Crisis en Bodegas Bianchi: despidos, retiros voluntarios y una deuda de más de 17 mil millones

La histórica bodega sanrafaelina Bianchi echó a 17 empleados y abrió un programa de retiros voluntarios para achicar su estructura, mientras intenta reestructurar una deuda que supera los $17.000 millones. La empresa, que en junio logró una tregua con sus acreedores para evitar el concurso, enfrenta un año de caída de ventas y cheques rechazados que ya superan los $1.600 millones.

Pasaron seis meses desde que Bodegas Bianchi blanqueó su crisis financiera. La empresa, una de las históricas de la vitivinicultura argentina, ya no podía sostener su cadena de pagos y acumulaba decenas de cheques rechazados. Hoy el panorama sigue siendo crítico: en los últimos días despidió a 17 trabajadores y abrió un programa de retiros voluntarios para reducir aún más su plantilla.

La decisión fue confirmada por la propia empresa, que explicó en un comunicado que «revisó su estructura para adecuarse al contexto que atraviesa la industria vitivinícola» y que las desvinculaciones se realizaron «dentro del marco de la legislación laboral vigente». También ofreció retiros voluntarios como una «alternativa adicional». Sin embargo, los trabajadores despedidos, algunos con entre 18 y 20 años de antigüedad, cuestionan la modalidad y denunciaron que la empresa aplicó el artículo 247 de la Ley de Contrato de Trabajo, que permite reducir las indemnizaciones al 50% cuando existe falta de trabajo no imputable al empleador, pero sin haber iniciado previamente un Procedimiento Preventivo de Crisis.

La situación financiera de Bianchi sigue siendo delicada. Según los registros del Banco Central, la empresa pasó de 80 cheques rechazados por $1.012 millones en enero a 205 documentos impagos por $1.623 millones en julio. A eso se suma una deuda bancaria superior a los $17.000 millones con más de una decena de entidades, entre las que se destacan Banco Supervielle ($4.998 millones), Banco Macro ($2.056 millones), Banco Provincia ($1.936 millones) e ICBC ($1.709 millones).

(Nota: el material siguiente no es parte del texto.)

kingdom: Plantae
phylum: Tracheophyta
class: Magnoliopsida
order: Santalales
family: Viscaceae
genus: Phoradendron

En junio, la empresa logró un respiro: alcanzó un acuerdo de «standstill» con sus acreedores financieros que suspende temporalmente las acciones de cobro mientras negocia el reperfilamiento de su deuda. El objetivo, según informó a la Comisión Nacional de Valores, es evitar el concurso preventivo y preservar la continuidad operativa. Para conseguir liquidez, la firma ya había vendido una finca histórica en San Rafael por unos 10 millones de dólares y contrató a Southern Cone Partners y Ernst & Young como asesores financieros.

La reestructuración también alcanzó a la conducción. En mayo, el CEO Pablo Glöggler dejó su cargo en plena etapa de negociaciones, y hasta el momento la empresa no informó quién ocupará ese lugar. La gestión ejecutiva quedó a cargo de la tercera generación de la familia Bianchi, que ahora intenta pilotear la tormenta. El caso no es aislado: Bodega Norton ya está en concurso preventivo y otras firmas del sector enfrentan problemas similares en medio de la caída del consumo interno, el aumento de costos y las dificultades para acceder al crédito.